Deegie was beginning to fear she would not get another good fur, even if one had been caught in her fourth snare. They hurried to the place where she had set it.

"It should be over there, near those bushes," she said as they approached a small wooded copse, "but I don't see…"

"There it is, Deegie!" Ayla shouted, hurrying ahead. "It looks good, too. And look at that tail!"

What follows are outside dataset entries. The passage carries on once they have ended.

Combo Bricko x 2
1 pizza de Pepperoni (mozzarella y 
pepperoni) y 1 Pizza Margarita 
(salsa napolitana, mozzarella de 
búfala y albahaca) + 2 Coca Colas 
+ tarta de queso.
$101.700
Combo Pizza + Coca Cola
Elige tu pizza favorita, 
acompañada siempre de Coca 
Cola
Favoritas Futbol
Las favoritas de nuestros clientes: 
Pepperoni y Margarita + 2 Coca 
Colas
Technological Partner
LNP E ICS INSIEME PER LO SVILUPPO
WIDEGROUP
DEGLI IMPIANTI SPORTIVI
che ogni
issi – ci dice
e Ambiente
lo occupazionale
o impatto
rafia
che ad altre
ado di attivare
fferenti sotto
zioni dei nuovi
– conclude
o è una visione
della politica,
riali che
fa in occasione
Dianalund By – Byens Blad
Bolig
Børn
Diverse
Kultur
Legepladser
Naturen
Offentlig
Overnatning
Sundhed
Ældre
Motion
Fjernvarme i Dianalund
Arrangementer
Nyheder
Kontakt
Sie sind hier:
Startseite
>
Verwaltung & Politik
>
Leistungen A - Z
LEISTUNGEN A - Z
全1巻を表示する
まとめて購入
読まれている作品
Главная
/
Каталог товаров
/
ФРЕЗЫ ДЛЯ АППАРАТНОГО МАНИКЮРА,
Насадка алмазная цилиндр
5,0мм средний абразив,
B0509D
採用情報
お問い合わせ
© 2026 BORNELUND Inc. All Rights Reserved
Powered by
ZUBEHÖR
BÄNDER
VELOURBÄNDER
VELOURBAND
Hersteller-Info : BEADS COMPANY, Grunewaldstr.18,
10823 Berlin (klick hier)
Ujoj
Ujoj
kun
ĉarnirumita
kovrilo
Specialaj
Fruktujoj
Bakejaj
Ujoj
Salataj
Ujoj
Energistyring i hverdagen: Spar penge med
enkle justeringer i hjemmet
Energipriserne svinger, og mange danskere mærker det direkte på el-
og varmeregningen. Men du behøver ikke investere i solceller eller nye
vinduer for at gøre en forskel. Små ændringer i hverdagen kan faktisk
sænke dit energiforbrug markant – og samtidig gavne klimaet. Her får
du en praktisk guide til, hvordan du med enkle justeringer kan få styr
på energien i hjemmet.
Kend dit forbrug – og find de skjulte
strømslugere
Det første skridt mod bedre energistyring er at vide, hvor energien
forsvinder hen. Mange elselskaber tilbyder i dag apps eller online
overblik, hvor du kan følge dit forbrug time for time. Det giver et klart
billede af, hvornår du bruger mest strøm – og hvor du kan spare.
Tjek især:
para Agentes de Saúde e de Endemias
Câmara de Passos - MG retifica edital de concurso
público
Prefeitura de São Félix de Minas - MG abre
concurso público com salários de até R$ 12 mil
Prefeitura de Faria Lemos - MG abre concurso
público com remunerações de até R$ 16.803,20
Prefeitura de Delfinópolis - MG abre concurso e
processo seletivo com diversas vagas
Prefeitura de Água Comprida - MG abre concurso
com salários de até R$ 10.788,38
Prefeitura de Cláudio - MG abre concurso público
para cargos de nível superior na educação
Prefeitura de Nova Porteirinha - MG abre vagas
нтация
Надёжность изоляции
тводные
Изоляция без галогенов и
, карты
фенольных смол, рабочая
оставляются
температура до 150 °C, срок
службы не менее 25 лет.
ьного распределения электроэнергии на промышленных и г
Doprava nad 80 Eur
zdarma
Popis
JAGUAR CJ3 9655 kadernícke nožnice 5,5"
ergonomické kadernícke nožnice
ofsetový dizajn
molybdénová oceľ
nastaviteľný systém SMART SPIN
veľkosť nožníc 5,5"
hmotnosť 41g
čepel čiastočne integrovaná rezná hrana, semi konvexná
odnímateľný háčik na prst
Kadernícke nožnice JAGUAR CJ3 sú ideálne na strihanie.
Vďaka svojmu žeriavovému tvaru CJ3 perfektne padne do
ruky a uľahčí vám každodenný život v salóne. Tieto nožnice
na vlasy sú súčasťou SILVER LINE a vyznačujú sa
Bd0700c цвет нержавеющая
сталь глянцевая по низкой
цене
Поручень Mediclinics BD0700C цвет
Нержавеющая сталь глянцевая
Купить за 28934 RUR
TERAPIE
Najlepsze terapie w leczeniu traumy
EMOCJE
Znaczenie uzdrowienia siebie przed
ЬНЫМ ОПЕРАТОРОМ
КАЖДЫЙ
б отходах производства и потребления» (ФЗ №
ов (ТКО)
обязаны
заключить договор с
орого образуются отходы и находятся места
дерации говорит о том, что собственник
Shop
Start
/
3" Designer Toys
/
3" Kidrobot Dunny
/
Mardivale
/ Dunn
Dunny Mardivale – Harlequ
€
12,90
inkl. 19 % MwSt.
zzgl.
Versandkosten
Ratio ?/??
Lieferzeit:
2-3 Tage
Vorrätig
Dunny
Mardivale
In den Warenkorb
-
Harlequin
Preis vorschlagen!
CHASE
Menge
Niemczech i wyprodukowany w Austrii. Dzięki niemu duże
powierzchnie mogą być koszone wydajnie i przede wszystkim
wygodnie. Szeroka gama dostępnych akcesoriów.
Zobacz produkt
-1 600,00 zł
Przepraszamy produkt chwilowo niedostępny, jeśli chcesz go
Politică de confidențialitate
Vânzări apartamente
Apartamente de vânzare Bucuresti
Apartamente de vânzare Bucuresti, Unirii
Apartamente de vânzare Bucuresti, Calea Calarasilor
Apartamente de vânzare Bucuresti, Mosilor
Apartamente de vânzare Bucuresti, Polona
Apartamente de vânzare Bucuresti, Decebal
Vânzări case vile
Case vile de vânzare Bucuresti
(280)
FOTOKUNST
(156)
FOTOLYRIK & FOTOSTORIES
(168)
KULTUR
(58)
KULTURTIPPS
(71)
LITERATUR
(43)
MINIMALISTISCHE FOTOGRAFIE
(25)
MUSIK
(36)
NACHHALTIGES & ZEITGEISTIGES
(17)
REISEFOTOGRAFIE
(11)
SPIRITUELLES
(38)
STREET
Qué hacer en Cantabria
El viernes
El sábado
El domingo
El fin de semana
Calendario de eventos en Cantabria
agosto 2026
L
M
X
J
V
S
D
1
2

"Perfect!" Deegie sighed with relief. "I wanted at least two." She untangled the frozen fox from the noose, tied it together with the first fox, and slung them over the branch of a tree. She was feeling more relaxed now that she had trapped her two foxes. "I'm hungry. Why don't we stop and have something to eat here?"

"I do feel hungry, now that you say it."

They were in a sparsely wooded glen, more brush than trees, formed by a creek that had cut through thick deposits of bess soil. A sense of bleak and weary exhaustion pervaded the small vale in the waning days of the long harsh winter. It was a drab place of blacks and whites and dreary grays. The snow cover, broken by the woody underbrush, was old and compacted, disturbed by many tracks, and seemed used and grimy. Broken branches exposing raw wood showed the ravages of wind, snow, and hungry animals. Willow and alder clung close to the earth, bent by the weight of climate and season to prostrate shrubs. A few scrawny birch trees stood tall and thin, scraping bare branches noisily together in the wind, as though clamoring for the fulfilling touch of green. Even the conifers had lost their color. The twisted pines, bark scabbed with patches of gray lichen, were faded, and the tall larches were dark and sagged heavily from their burden of snow.

Dominating one shallow slope was a mound of snow armed with long canes spiked with sharp thorns – the dry, woody stems of runners which had been sent out the previous summer to claim new territory. Ayla noted it in her mind, not as an impenetrable thicket of thorny briars, but as a place to look for berries and healing leaves in their proper season. She saw beyond the bleak, tired scene to the hope it held, and after the long confinement, even a winter-weary landscape looked promising, especially with the sun shining.